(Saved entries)

____________________

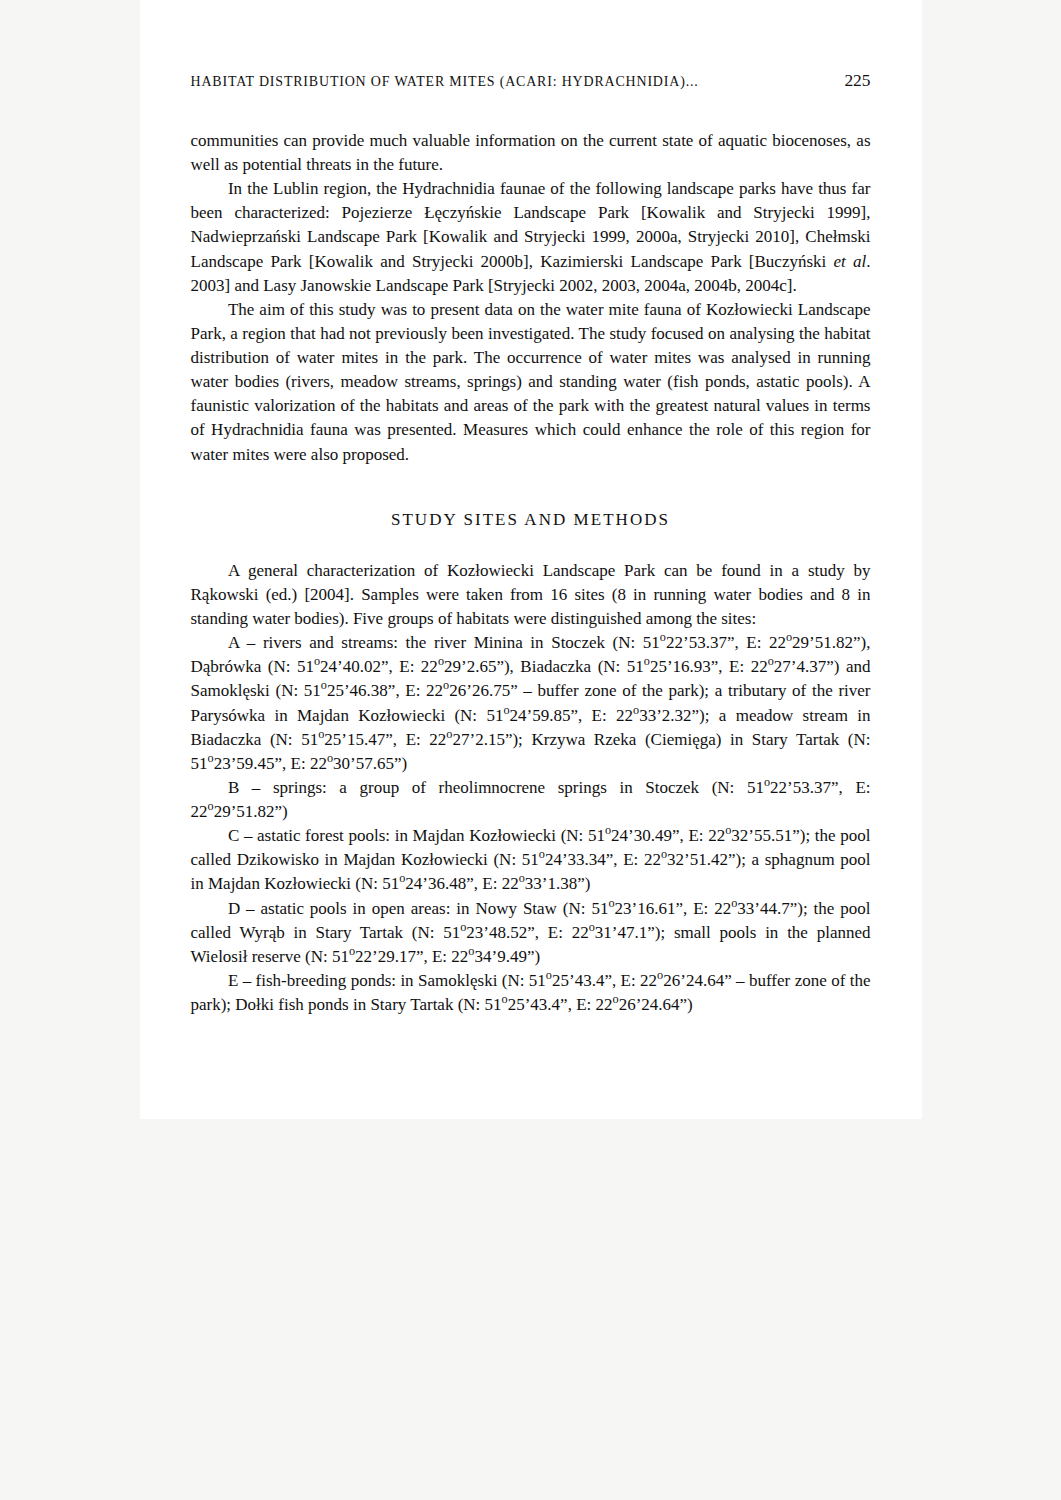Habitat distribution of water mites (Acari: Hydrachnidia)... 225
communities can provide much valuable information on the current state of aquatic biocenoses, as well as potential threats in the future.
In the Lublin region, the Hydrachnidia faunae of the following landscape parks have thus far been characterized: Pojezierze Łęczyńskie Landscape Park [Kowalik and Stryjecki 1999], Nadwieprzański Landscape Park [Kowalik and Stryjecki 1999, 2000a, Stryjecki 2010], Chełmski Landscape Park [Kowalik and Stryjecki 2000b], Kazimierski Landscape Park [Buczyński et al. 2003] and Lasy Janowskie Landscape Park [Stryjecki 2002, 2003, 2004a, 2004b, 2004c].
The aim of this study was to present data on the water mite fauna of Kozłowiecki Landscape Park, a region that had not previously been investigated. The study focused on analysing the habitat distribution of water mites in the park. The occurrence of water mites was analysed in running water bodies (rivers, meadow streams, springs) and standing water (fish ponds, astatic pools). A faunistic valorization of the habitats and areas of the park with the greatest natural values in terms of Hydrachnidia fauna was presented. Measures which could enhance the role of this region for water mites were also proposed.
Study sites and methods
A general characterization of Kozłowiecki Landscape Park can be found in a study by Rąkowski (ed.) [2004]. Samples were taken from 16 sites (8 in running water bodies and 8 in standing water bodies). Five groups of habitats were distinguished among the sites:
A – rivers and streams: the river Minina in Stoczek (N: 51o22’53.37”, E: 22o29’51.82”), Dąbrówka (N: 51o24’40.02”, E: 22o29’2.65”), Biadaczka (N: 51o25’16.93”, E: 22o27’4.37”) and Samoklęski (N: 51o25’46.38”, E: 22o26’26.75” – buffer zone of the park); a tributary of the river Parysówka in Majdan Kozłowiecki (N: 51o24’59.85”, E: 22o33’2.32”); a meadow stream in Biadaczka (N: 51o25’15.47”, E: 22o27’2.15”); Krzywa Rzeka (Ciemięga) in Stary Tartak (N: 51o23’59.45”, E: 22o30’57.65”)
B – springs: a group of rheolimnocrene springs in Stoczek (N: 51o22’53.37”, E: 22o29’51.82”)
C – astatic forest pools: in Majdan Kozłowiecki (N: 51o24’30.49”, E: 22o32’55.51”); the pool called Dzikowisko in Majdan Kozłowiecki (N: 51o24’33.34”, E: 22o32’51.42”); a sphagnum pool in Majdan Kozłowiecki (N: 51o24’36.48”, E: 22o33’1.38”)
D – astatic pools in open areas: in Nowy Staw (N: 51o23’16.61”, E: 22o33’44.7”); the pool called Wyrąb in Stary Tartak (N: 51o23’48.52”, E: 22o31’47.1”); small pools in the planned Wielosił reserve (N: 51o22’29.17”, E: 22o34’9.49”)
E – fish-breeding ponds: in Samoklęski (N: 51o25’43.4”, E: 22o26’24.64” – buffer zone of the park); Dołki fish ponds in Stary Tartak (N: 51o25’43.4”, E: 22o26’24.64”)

____________________

TASK TO COMPLETE:
From the records above, print only the lines between the one holding "A general characterization" and the one holding "B – springs: a", inclusive, exactly as they stand.

EXERCISE RESPONSE:
A general characterization of Kozłowiecki Landscape Park can be found in a study by Rąkowski (ed.) [2004]. Samples were taken from 16 sites (8 in running water bodies and 8 in standing water bodies). Five groups of habitats were distinguished among the sites:
A – rivers and streams: the river Minina in Stoczek (N: 51o22’53.37”, E: 22o29’51.82”), Dąbrówka (N: 51o24’40.02”, E: 22o29’2.65”), Biadaczka (N: 51o25’16.93”, E: 22o27’4.37”) and Samoklęski (N: 51o25’46.38”, E: 22o26’26.75” – buffer zone of the park); a tributary of the river Parysówka in Majdan Kozłowiecki (N: 51o24’59.85”, E: 22o33’2.32”); a meadow stream in Biadaczka (N: 51o25’15.47”, E: 22o27’2.15”); Krzywa Rzeka (Ciemięga) in Stary Tartak (N: 51o23’59.45”, E: 22o30’57.65”)
B – springs: a group of rheolimnocrene springs in Stoczek (N: 51o22’53.37”, E: 22o29’51.82”)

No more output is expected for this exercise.